> [Task directions]:
An exact reproduction is required of the lines from the beginning of the entries through the line with "ring dip: (528, 392)", pictures excluded and nothing added.

> [Records for the task]:
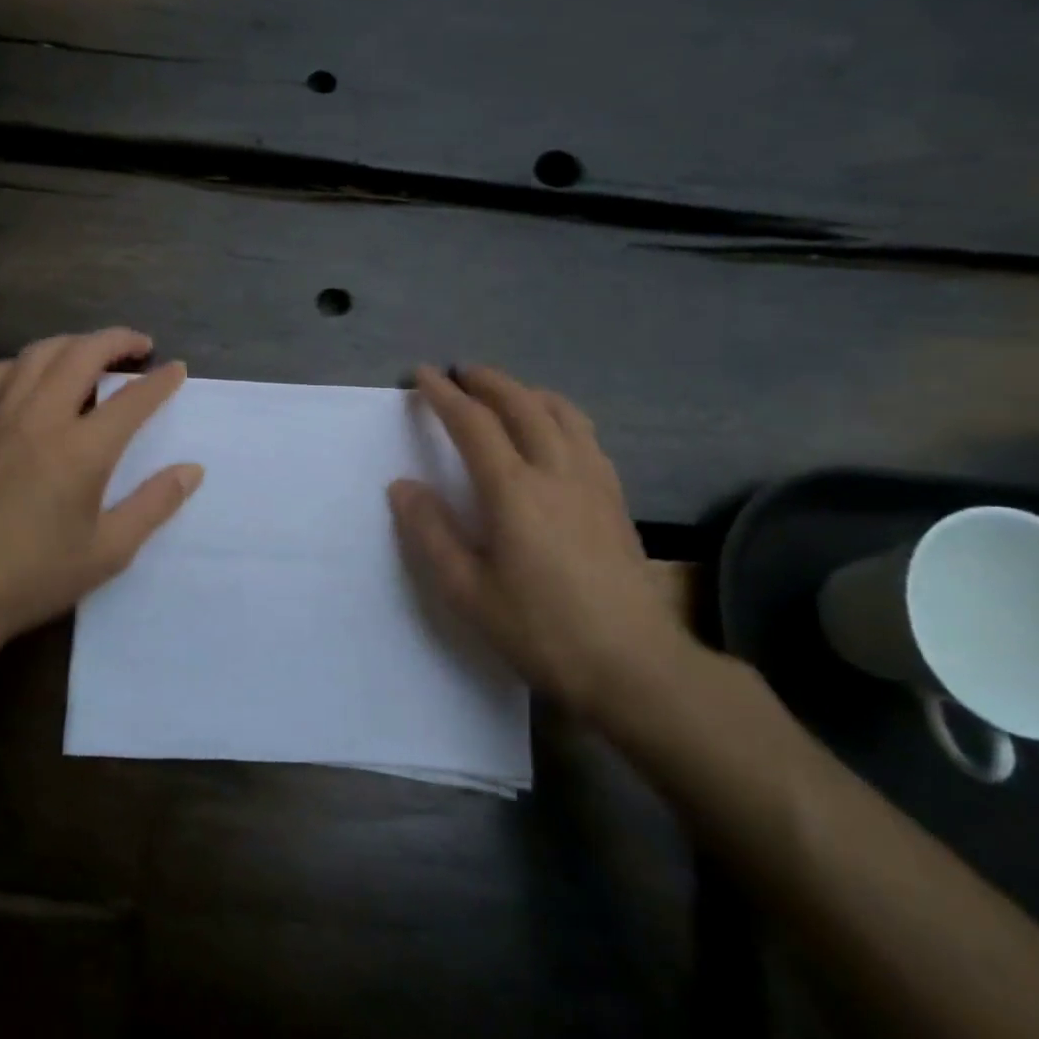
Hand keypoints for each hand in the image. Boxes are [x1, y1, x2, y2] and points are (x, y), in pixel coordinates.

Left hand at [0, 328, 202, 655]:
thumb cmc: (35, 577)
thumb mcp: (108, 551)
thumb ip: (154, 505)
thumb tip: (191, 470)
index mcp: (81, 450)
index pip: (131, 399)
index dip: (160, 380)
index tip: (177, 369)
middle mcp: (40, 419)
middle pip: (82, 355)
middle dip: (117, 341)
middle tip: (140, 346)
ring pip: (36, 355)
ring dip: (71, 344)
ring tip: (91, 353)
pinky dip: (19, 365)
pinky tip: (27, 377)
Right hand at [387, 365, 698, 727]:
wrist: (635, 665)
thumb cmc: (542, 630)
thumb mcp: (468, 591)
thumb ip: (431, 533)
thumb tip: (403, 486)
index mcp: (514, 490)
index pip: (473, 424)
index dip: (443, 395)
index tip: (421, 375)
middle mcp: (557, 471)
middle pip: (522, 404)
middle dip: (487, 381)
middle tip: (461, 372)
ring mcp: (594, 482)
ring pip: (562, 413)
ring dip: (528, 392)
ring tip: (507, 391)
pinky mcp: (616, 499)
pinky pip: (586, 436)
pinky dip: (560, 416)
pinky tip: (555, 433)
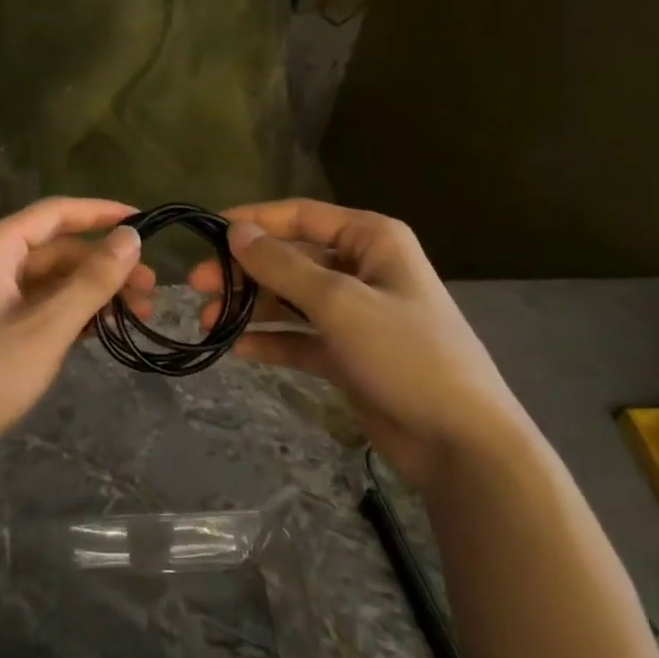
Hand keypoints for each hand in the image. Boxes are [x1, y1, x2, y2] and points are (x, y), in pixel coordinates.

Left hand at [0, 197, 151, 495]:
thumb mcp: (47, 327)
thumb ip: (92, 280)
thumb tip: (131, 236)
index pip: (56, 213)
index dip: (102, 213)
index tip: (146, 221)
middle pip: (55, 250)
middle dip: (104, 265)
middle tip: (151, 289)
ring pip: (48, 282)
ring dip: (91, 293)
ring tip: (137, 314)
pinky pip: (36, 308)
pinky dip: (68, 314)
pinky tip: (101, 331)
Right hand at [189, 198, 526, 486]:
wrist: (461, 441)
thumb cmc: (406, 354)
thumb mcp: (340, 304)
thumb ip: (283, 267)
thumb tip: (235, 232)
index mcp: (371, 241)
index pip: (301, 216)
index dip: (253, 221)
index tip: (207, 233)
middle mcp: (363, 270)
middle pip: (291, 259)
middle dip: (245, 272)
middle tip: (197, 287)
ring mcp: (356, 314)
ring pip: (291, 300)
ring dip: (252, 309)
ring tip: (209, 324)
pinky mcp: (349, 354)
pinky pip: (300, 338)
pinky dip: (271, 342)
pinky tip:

> [Answer for the task]:
Hand keypoints for each hand in the image. Boxes are [x1, y1, x2, y2] and points are (x, y), in pixel coordinates.

Left hand at [0, 328, 202, 655]:
thumb cmc: (35, 577)
thumb mcp: (108, 551)
thumb ip: (154, 505)
thumb tip: (191, 470)
index mcp: (81, 450)
index pip: (131, 399)
index dip: (160, 380)
index tip: (177, 369)
middle mcp: (40, 419)
middle pip: (82, 355)
middle dip: (117, 341)
middle tip: (140, 346)
ring pip: (36, 355)
ring dip: (71, 344)
ring tip: (91, 353)
pinky dip: (19, 365)
pinky tip: (27, 377)
Right hand at [387, 365, 698, 727]:
wrist: (635, 665)
thumb cmc: (542, 630)
thumb mcp: (468, 591)
thumb ip: (431, 533)
thumb tip: (403, 486)
index mcp: (514, 490)
index pip: (473, 424)
index dip: (443, 395)
index tip: (421, 375)
middle mcp: (557, 471)
middle pip: (522, 404)
middle dip: (487, 381)
middle tip: (461, 372)
ring mcp: (594, 482)
ring pip: (562, 413)
ring dip: (528, 392)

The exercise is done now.